Maldonado se sent "sous-évalué en F1"

Tandis qu’il dispute cette année sa cinquième saison en F1, la deuxième chez Lotus après son début de carrière chez Williams, Pastor Maldonado conserve l’image d’un pilote capable du meilleur comme du pire. Son irrégularité au volant, comme le montrent de nouveau ses récents résultats, s’ajoute à une facilité à partir à la faute, qui lui a valu une étiquette dont il est désormais difficile de se débarrasser. 

Souvent questionné sur son image, le pilote vénézuélien l’accepte et assure qu’il vit bien avec. Il estime également en connaitre les raisons, et pointe du doigt la presse et les médias. 

"En F1, de nos jours, ce n’est pas facile de trouver des actualités", estime-t-il dans les colonnes du journal brésilien Globo. "C’est pratiquement toujours les mêmes pilotes en première et deuxième position. Troisième aussi. Ce n’est pas comme il y a 10 ou 15 ans, quand il y avait davantage de bagarres et donc plus d’actualités. Donc cela signifie que les journalistes cherchent des actualités là où il n’y en a pas."

Vivre avec le statut de pilote payant

La réputation de Maldonado est également causée par le fait qu’il soit fortement soutenu financièrement par son pays natal, via le pétrolier PDVSA. Le statut de pilote payant ne l’aide pas, mais là encore il sait s’en accommoder, tout en rappelant qu’il fait partie du cercle fermé des vainqueurs en Grand Prix, depuis son succès à Barcelone en 2012 avec Williams. 

"Ce n’est pas seulement moi qui était soutenu, mais un groupe de Vénézuéliens, comme ce que fait Red Bull avec son programme", reprend-il au sujet de l’apport de PDVSA. "Heureusement je suis arrivé [en F1], mais plusieurs autres ont échoué à obtenir les résultats nécessaires.
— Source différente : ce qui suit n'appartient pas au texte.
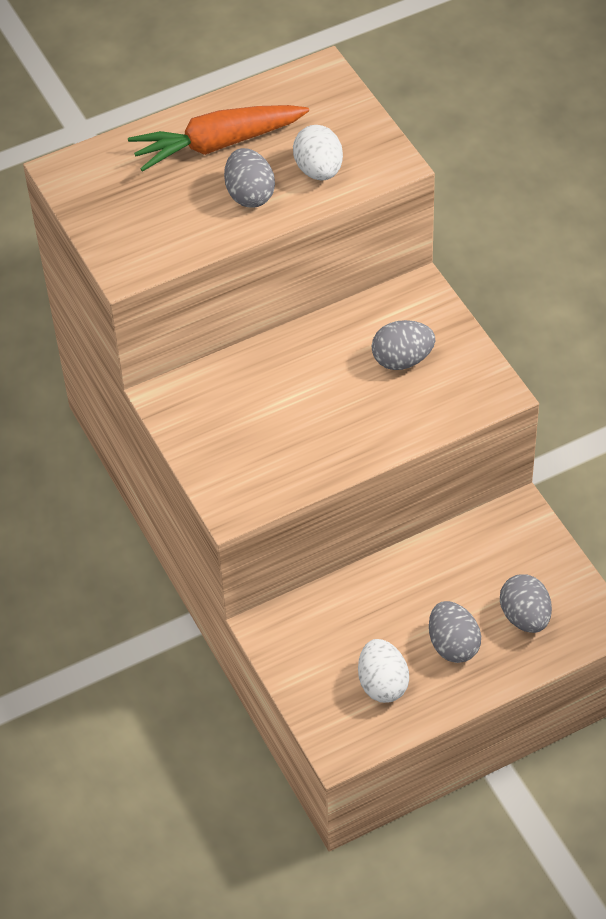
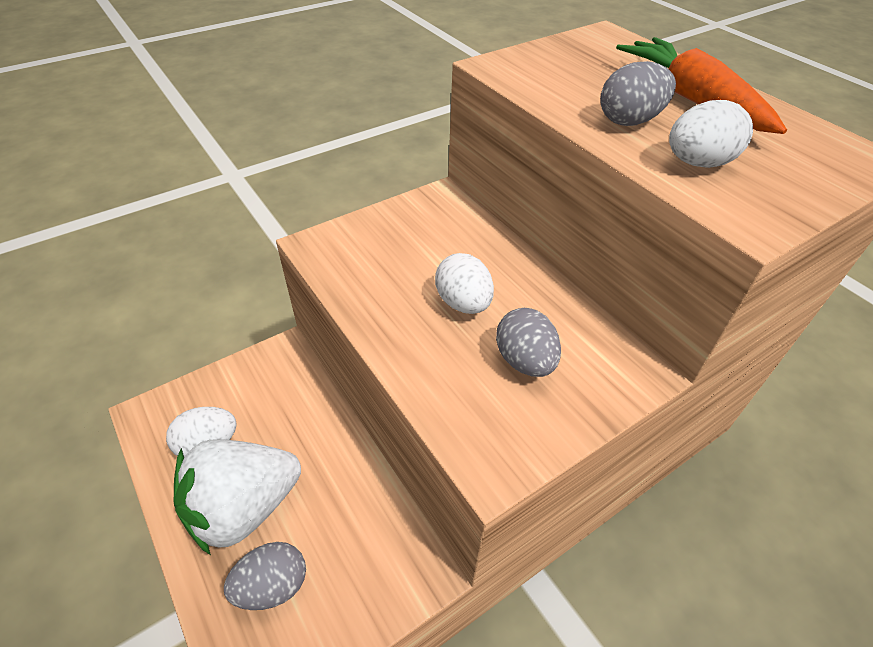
camera: 80 degrees right, 5 degrees down
(331, 394) = (463, 303): none -> white egg
(453, 645) = (244, 507): grey egg -> white strawberry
Au début il y avait une énorme pression en étant un "pilote payant", mais j’ai appris à vivre avec car ce n’est pas n’importe quel pilote qui peut gagner une course de F1 sans avoir la meilleure voiture."

Ce qui manque à Maldonado pour obtenir la reconnaissance qu’il estime mériter, ce serait donc de disposer d’une monoplace réellement compétitive. 

"Aujourd’hui, je me sens encore sous-évalué en F1, mais seulement parce que je n’ai pas eu une voiture qui me permet de montrer mon talent. Il y a des pilotes qui ne méritent pas d’être en F1, mais je crois que j’ai démontré - clairement - que je mérite d’avoir une longue carrière."